Ya, alangkah lebih baik jika kita tak perlu memberi tahu orang-orang. Alangkah lebih baik jika
kita bungkam saja, alangkah lebih baik aku diam, dan selalu diam, menunggumu dalam ruang
paling sunyi. Kamu masih ingat malam itu? Aku merasa menjadi milikmu, berjalan dibawah
lampu, menikmati kota yang tidak pernah berhenti bekerja, aku rapuh. Ternyata cinta dan rasa
suka bisa membutakan, bisa membuat manusia tidak seberdaya sebelum-sebelumnya, kehilangan
kuasa. Kini aku faham derita raja-raja yang kehilangan calon permaisurinya, kini aku faham
mengapa drupadi ingin sangkakala perang berkumandang, kini aku faham ken arok yang
menghalalkan segala cara demi mendapatkan tahta dan ken dedes yang serupa prajnaparamitha,
kini aku faham mengapa perang bubat terjadi hingga sampai sekarang majapahit dan pajajaran
yang mulai runtuh melahirkan mitos jawa-sunda.
Lantas aku siapa? Hanya anonim yang anomali. Kamu tahu? Aku selalu menegaskan bahwa aku
melawan takdir dan tidak pernah ikut arus.

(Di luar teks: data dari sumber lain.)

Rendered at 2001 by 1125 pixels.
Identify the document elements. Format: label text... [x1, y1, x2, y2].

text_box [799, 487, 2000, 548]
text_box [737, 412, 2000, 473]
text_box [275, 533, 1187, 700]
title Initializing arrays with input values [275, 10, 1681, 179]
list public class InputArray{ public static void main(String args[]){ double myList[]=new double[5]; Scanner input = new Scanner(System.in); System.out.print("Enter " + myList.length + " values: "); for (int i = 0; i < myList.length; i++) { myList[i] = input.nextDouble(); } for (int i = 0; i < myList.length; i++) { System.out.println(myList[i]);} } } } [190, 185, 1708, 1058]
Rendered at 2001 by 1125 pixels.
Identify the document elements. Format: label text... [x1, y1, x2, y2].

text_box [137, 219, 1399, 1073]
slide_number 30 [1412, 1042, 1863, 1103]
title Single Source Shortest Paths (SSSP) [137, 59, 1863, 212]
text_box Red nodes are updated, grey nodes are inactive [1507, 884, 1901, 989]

Aku pasrah, namun aku tetap berusaha.
Mengembalikan segalanya kepada empunya adalah bijak, mempertahakan usaha yang telah
dirintis juga lebih bijak.
.
I have dreamt of a place for you and i
No one knows who we are there
All I want is to give my life only to you
I’ve dreamt so long I can’t dream anymore….
Let’s run away, I’ll take you there…
.
Ya, aku memimpikan sebuah tempat penerimaan, tidak harus ada siapa-siapa. Mungkin
keinginanku terlalu rumit untuk kamu tepati, dan selayaknya sebuah hati, tentu saja tidak boleh
dipaksa oleh siapa saja. Hidupmu bebas, kehendakmu lepas, hatimu bebas, kamu manusia lepas.
Bebas. Aku tak ada hak, tak punya kuasa atas tubuh yang bukan milikku.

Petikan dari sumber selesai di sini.